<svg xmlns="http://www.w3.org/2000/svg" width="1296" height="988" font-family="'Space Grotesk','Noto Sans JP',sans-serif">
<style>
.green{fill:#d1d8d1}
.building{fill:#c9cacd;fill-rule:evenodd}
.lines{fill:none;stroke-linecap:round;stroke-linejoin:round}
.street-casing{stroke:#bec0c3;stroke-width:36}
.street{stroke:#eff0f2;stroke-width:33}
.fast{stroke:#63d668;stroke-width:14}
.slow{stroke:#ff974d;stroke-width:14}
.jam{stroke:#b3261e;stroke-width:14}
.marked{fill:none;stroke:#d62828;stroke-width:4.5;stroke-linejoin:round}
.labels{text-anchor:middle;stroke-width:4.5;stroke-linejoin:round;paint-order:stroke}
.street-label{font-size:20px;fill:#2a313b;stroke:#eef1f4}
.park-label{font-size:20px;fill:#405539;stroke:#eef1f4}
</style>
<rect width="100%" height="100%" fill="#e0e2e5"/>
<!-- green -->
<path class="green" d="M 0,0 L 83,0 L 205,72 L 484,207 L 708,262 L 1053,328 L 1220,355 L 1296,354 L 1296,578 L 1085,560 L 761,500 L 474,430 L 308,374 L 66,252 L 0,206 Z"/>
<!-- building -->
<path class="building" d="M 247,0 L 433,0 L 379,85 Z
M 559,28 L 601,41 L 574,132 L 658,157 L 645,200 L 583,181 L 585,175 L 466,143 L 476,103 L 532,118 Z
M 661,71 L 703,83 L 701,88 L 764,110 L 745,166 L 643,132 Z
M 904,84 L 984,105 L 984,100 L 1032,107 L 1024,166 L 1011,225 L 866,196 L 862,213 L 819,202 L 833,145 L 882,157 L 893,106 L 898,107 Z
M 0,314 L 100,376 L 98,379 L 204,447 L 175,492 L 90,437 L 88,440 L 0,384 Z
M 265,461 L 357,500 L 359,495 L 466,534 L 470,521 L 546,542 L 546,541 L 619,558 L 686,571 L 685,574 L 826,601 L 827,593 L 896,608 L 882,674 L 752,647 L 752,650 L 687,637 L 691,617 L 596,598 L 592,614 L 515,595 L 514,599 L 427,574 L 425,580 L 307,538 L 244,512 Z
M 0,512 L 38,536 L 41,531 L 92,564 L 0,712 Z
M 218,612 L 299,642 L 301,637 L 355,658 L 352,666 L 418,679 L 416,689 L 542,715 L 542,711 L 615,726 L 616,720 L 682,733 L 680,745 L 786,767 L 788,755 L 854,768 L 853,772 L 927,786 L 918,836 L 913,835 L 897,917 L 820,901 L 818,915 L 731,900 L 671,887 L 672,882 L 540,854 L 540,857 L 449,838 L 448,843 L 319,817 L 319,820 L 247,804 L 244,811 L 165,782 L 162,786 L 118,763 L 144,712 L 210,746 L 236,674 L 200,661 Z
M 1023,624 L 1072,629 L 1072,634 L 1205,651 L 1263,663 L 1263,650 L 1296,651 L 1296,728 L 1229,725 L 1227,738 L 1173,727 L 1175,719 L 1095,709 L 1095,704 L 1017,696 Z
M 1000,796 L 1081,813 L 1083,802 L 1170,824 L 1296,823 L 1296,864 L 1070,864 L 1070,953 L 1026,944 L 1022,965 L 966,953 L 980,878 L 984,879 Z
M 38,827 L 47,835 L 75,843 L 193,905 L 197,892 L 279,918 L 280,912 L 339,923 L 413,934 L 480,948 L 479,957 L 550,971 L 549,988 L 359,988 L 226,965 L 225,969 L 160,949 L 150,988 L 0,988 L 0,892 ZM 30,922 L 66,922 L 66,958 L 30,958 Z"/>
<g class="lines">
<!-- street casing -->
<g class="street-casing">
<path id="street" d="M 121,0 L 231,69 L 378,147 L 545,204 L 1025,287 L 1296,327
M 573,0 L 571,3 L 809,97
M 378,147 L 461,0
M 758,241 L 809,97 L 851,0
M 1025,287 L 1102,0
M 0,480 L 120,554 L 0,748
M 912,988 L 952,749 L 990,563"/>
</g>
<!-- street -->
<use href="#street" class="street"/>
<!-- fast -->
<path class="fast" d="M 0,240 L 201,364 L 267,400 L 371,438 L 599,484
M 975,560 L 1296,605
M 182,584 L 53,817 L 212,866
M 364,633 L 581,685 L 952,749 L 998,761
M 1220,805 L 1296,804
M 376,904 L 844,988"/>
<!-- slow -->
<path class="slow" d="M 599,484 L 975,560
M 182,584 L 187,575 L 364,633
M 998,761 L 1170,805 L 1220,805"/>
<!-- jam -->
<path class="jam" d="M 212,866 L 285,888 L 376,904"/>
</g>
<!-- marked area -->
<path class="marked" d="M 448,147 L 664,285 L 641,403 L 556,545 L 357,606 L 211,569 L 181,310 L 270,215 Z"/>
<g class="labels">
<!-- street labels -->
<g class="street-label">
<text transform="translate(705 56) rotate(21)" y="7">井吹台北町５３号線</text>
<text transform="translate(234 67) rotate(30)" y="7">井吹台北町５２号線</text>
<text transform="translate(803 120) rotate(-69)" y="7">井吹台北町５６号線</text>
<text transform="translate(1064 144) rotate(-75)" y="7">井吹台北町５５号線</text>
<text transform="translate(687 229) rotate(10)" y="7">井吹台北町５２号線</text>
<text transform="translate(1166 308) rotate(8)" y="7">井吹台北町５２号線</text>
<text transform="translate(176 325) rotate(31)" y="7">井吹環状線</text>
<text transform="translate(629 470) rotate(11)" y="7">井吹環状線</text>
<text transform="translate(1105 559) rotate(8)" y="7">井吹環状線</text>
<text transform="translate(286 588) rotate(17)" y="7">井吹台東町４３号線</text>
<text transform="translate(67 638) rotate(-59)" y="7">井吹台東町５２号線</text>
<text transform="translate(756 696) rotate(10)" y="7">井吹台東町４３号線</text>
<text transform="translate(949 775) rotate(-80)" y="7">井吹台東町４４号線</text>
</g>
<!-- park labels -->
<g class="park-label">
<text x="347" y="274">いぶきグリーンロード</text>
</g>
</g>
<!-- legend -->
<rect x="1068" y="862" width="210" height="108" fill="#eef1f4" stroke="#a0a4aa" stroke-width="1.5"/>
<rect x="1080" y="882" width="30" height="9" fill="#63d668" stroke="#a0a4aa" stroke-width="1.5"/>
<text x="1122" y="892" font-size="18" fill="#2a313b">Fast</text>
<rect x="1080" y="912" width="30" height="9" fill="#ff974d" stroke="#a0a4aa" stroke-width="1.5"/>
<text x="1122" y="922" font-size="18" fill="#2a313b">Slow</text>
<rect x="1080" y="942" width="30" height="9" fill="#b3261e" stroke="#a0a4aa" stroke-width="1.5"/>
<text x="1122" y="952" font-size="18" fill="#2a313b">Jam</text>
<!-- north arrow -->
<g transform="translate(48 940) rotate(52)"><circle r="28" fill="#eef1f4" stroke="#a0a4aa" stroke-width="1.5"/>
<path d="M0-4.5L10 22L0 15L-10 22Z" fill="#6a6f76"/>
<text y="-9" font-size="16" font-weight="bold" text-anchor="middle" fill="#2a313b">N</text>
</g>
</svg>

★ ★ ★ ★ ★

• **What is being asked**
Your answer must be every line from the entries that contains the string "middle", copied as it stands.

• **Written solution**
.labels{text-anchor:middle;stroke-width:4.5;stroke-linejoin:round;paint-order:stroke}
<text y="-9" font-size="16" font-weight="bold" text-anchor="middle" fill="#2a313b">N</text>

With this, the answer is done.